(Records provided)
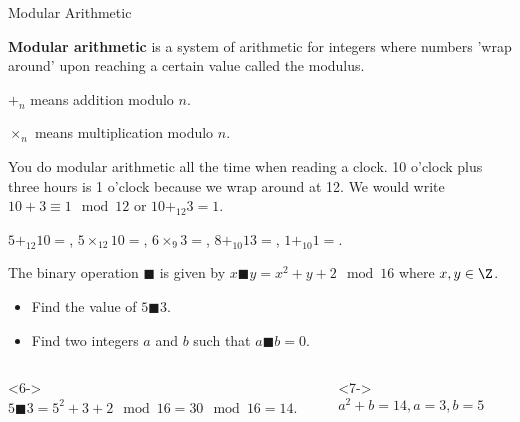 \documentclass[8pt]{beamer}
\begin{document}
\begin{frame}[shrink=5]{Modular Arithmetic}
	\begin{definition}
		\textbf{Modular arithmetic} is a system of arithmetic for integers where numbers 'wrap around' upon reaching a certain value called the modulus.
	\end{definition}
	\begin{definition}
		$+_n$ means addition modulo  $n$.

		 $\times_n$ means multiplication modulo $n$.
	\end{definition}

	You do modular arithmetic all the time when reading a clock.
   10 o'clock plus three hours is 1 o'clock because we wrap around at 12.
	We would write $10+3\equiv 1 \mod 12$ or  $10 +_{12} 3 =1$.

	$5 +_{12} 10 = $,  $5\times_{12} 10=$, $6\times_9 3=$, $8+_{10} 13=$,  $1+_{10}1=$.

	 \begin{problem}
		 The binary operation $\blacksquare$ is given by  $x\blacksquare y=x^2+y+2 \mod 16$ where $x,y \in \Z$.
		 \begin{itemize}
		 	\item Find the value of $5\blacksquare 3$.
			\item Find two integers  $a$ and $b$ such that $a\blacksquare b=0$.
		 \end{itemize}

	\end{problem}
\begin{columns}[T]
	\begin{column}{.5\linewidth}
	\begin{solution}<6->
		$5\blacksquare 3=5^2+3+2 \mod 16 = 30 \mod 16=14$.
	\end{solution}
\end{column}
\begin{column}{.5\linewidth}
	\begin{solution}<7->
		$a^2+b=14, a=3, b=5$
	\end{solution}
\end{column}
\end{columns}
\end{frame}
\end{document}
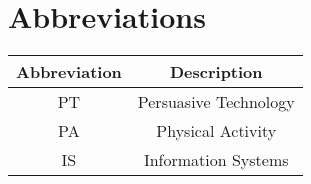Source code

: \chapter*{Abbreviations}

\begin{table}[h]
\begin{tabular}{|c|c|}
\hline
\textbf{Abbreviation} & \textbf{Description} \\ \hline
PT & Persuasive Technology \\ \hline
PA & Physical Activity \\ \hline
IS & Information Systems \\ \hline
\end{tabular}
\end{table}
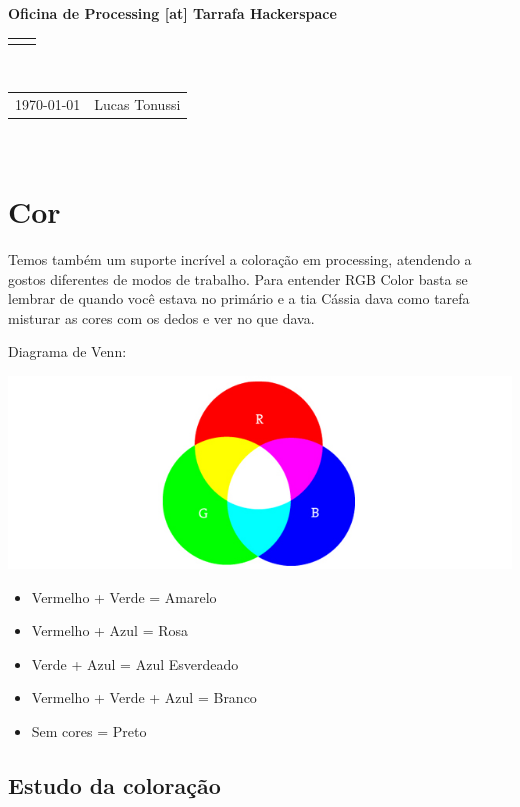 \documentclass[12pt]{article}
\renewcommand{\title}[1]{\textbf{#1}\\}
\renewcommand{\line}{\begin{tabularx}{\textwidth}{X>{\raggedleft}X}\hline\\\end{tabularx}\\[-0.5cm]}
\newcommand{\leftright}[2]{\begin{tabularx}{\textwidth}{X>{\raggedleft}X}#1%
& #2\\\end{tabularx}\\[-0.5cm]}
\begin{document}
\title{Oficina de Processing [at] Tarrafa Hackerspace}
\line
\leftright{\today}{Lucas Tonussi}

\section{Cor}

\qquad Temos também um suporte incrível a coloração em processing, atendendo a gostos diferentes de modos de trabalho. Para entender RGB Color basta se lembrar de quando você estava no primário e a tia Cássia dava como tarefa misturar as cores com os dedos e ver no que dava.

\qquad Diagrama de Venn:
\begin{center}
\includegraphics[scale=0.45]{rgb}
\end{center}

\begin{itemize}
\item Vermelho + Verde = Amarelo
\item Vermelho + Azul = Rosa
\item Verde + Azul = Azul Esverdeado
\item Vermelho + Verde + Azul = Branco
\item Sem cores = Preto
\end{itemize}

\subsection{Estudo da coloração}

\qquad
\end{document}
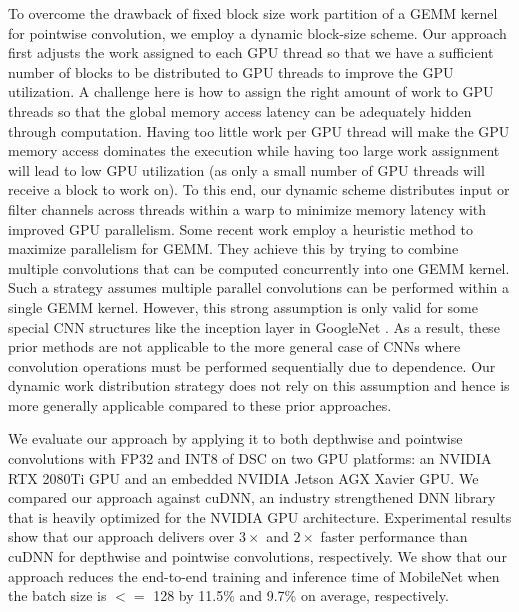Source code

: To overcome the drawback of fixed block size work partition of a GEMM kernel for pointwise convolution, we employ a dynamic block-size
scheme. Our approach first adjusts the work assigned to each GPU thread so that we have a sufficient number of blocks to be distributed to GPU
threads to improve the GPU utilization. A challenge here is how to assign the right amount of work to GPU threads so that the global memory
access latency can be adequately hidden through computation. Having too little work per GPU thread will make the GPU memory access
dominates the execution while having too large work assignment will lead to low GPU utilization (as only a small number of GPU threads will
receive a block to work on). To this end, our dynamic scheme distributes input or filter channels across threads within a warp to minimize
memory latency with improved GPU parallelism. Some recent work \cite{li2019coordinated,pourghassemi2020limits} employ a heuristic method 
to maximize parallelism for GEMM. They achieve this by trying to combine multiple convolutions that can be computed concurrently into one
GEMM kernel. Such a strategy assumes multiple parallel convolutions can be performed within a single GEMM kernel. However, this strong
assumption is only valid for some special CNN structures like the inception layer in GoogleNet \cite{szegedy2015going}. As a result, these
prior methods are not applicable to the more general case of CNNs where convolution operations must be performed sequentially due to
dependence. Our dynamic work distribution strategy does not rely on this assumption and hence is more generally applicable compared to
these prior approaches.

We evaluate our approach by applying it to both depthwise and pointwise convolutions with FP32 and INT8 of DSC on two GPU platforms: an NVIDIA RTX 2080Ti GPU
and an embedded NVIDIA Jetson AGX Xavier GPU. We compared our approach against cuDNN, an industry strengthened DNN library that is heavily
optimized for the NVIDIA GPU architecture. Experimental results show that our approach delivers over $3\times$ and $2\times$ faster
performance than cuDNN for depthwise and pointwise convolutions, respectively. We show that our approach reduces the end-to-end training
and inference time of MobileNet \cite{Sandler_2018_CVPR,howard2019searching} when the batch size is $<=$ 128 by 11.5\% and 9.7\% on average, respectively.



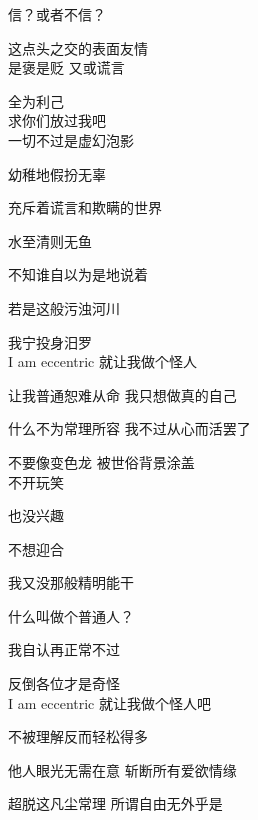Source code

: 信？或者不信？

这点头之交的表面友情
\\

是褒是贬 又或谎言

全为利己
\\

求你们放过我吧
\\

一切不过是虚幻泡影

幼稚地假扮无辜

充斥着谎言和欺瞒的世界

水至清则无鱼

不知谁自以为是地说着

若是这般污浊河川

我宁投身汨罗
\\

I am eccentric 就让我做个怪人

让我普通恕难从命 我只想做真的自己

什么不为常理所容 我不过从心而活罢了

不要像变色龙 被世俗背景涂盖
\\

不开玩笑

也没兴趣

不想迎合

我又没那般精明能干

什么叫做个普通人？

我自认再正常不过

反倒各位才是奇怪
\\

I am eccentric 就让我做个怪人吧

不被理解反而轻松得多

他人眼光无需在意 斩断所有爱欲情缘

超脱这凡尘常理 所谓自由无外乎是
\\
(End Records provided)
**What you should do:** Write the entries above out in full, exactly, with no images.

**Answer:**
 \documentclass[8pt]{beamer}
\begin{document}
\begin{frame}[shrink=5]{Modular Arithmetic}
	\begin{definition}
		\textbf{Modular arithmetic} is a system of arithmetic for integers where numbers 'wrap around' upon reaching a certain value called the modulus.
	\end{definition}
	\begin{definition}
		$+_n$ means addition modulo  $n$.

		 $\times_n$ means multiplication modulo $n$.
	\end{definition}

	You do modular arithmetic all the time when reading a clock.
   10 o'clock plus three hours is 1 o'clock because we wrap around at 12.
	We would write $10+3\equiv 1 \mod 12$ or  $10 +_{12} 3 =1$.

	$5 +_{12} 10 = $,  $5\times_{12} 10=$, $6\times_9 3=$, $8+_{10} 13=$,  $1+_{10}1=$.

	 \begin{problem}
		 The binary operation $\blacksquare$ is given by  $x\blacksquare y=x^2+y+2 \mod 16$ where $x,y \in \Z$.
		 \begin{itemize}
		 	\item Find the value of $5\blacksquare 3$.
			\item Find two integers  $a$ and $b$ such that $a\blacksquare b=0$.
		 \end{itemize}

	\end{problem}
\begin{columns}[T]
	\begin{column}{.5\linewidth}
	\begin{solution}<6->
		$5\blacksquare 3=5^2+3+2 \mod 16 = 30 \mod 16=14$.
	\end{solution}
\end{column}
\begin{column}{.5\linewidth}
	\begin{solution}<7->
		$a^2+b=14, a=3, b=5$
	\end{solution}
\end{column}
\end{columns}
\end{frame}
\end{document}
Source code

: \chapter*{Abbreviations}

\begin{table}[h]
\begin{tabular}{|c|c|}
\hline
\textbf{Abbreviation} & \textbf{Description} \\ \hline
PT & Persuasive Technology \\ \hline
PA & Physical Activity \\ \hline
IS & Information Systems \\ \hline
\end{tabular}
\end{table}
 \documentclass[12pt]{article}
\renewcommand{\title}[1]{\textbf{#1}\\}
\renewcommand{\line}{\begin{tabularx}{\textwidth}{X>{\raggedleft}X}\hline\\\end{tabularx}\\[-0.5cm]}
\newcommand{\leftright}[2]{\begin{tabularx}{\textwidth}{X>{\raggedleft}X}#1%
& #2\\\end{tabularx}\\[-0.5cm]}
\begin{document}
\title{Oficina de Processing [at] Tarrafa Hackerspace}
\line
\leftright{\today}{Lucas Tonussi}

\section{Cor}

\qquad Temos também um suporte incrível a coloração em processing, atendendo a gostos diferentes de modos de trabalho. Para entender RGB Color basta se lembrar de quando você estava no primário e a tia Cássia dava como tarefa misturar as cores com os dedos e ver no que dava.

\qquad Diagrama de Venn:
\begin{center}
\includegraphics[scale=0.45]{rgb}
\end{center}

\begin{itemize}
\item Vermelho + Verde = Amarelo
\item Vermelho + Azul = Rosa
\item Verde + Azul = Azul Esverdeado
\item Vermelho + Verde + Azul = Branco
\item Sem cores = Preto
\end{itemize}

\subsection{Estudo da coloração}

\qquad
\end{document}
Source code

: To overcome the drawback of fixed block size work partition of a GEMM kernel for pointwise convolution, we employ a dynamic block-size
scheme. Our approach first adjusts the work assigned to each GPU thread so that we have a sufficient number of blocks to be distributed to GPU
threads to improve the GPU utilization. A challenge here is how to assign the right amount of work to GPU threads so that the global memory
access latency can be adequately hidden through computation. Having too little work per GPU thread will make the GPU memory access
dominates the execution while having too large work assignment will lead to low GPU utilization (as only a small number of GPU threads will
receive a block to work on). To this end, our dynamic scheme distributes input or filter channels across threads within a warp to minimize
memory latency with improved GPU parallelism. Some recent work \cite{li2019coordinated,pourghassemi2020limits} employ a heuristic method 
to maximize parallelism for GEMM. They achieve this by trying to combine multiple convolutions that can be computed concurrently into one
GEMM kernel. Such a strategy assumes multiple parallel convolutions can be performed within a single GEMM kernel. However, this strong
assumption is only valid for some special CNN structures like the inception layer in GoogleNet \cite{szegedy2015going}. As a result, these
prior methods are not applicable to the more general case of CNNs where convolution operations must be performed sequentially due to
dependence. Our dynamic work distribution strategy does not rely on this assumption and hence is more generally applicable compared to
these prior approaches.

We evaluate our approach by applying it to both depthwise and pointwise convolutions with FP32 and INT8 of DSC on two GPU platforms: an NVIDIA RTX 2080Ti GPU
and an embedded NVIDIA Jetson AGX Xavier GPU. We compared our approach against cuDNN, an industry strengthened DNN library that is heavily
optimized for the NVIDIA GPU architecture. Experimental results show that our approach delivers over $3\times$ and $2\times$ faster
performance than cuDNN for depthwise and pointwise convolutions, respectively. We show that our approach reduces the end-to-end training
and inference time of MobileNet \cite{Sandler_2018_CVPR,howard2019searching} when the batch size is $<=$ 128 by 11.5\% and 9.7\% on average, respectively.



Source code

: 信？或者不信？

这点头之交的表面友情
\\

是褒是贬 又或谎言

全为利己
\\

求你们放过我吧
\\

一切不过是虚幻泡影

幼稚地假扮无辜

充斥着谎言和欺瞒的世界

水至清则无鱼

不知谁自以为是地说着

若是这般污浊河川

我宁投身汨罗
\\

I am eccentric 就让我做个怪人

让我普通恕难从命 我只想做真的自己

什么不为常理所容 我不过从心而活罢了

不要像变色龙 被世俗背景涂盖
\\

不开玩笑

也没兴趣

不想迎合

我又没那般精明能干

什么叫做个普通人？

我自认再正常不过

反倒各位才是奇怪
\\

I am eccentric 就让我做个怪人吧

不被理解反而轻松得多

他人眼光无需在意 斩断所有爱欲情缘

超脱这凡尘常理 所谓自由无外乎是
\\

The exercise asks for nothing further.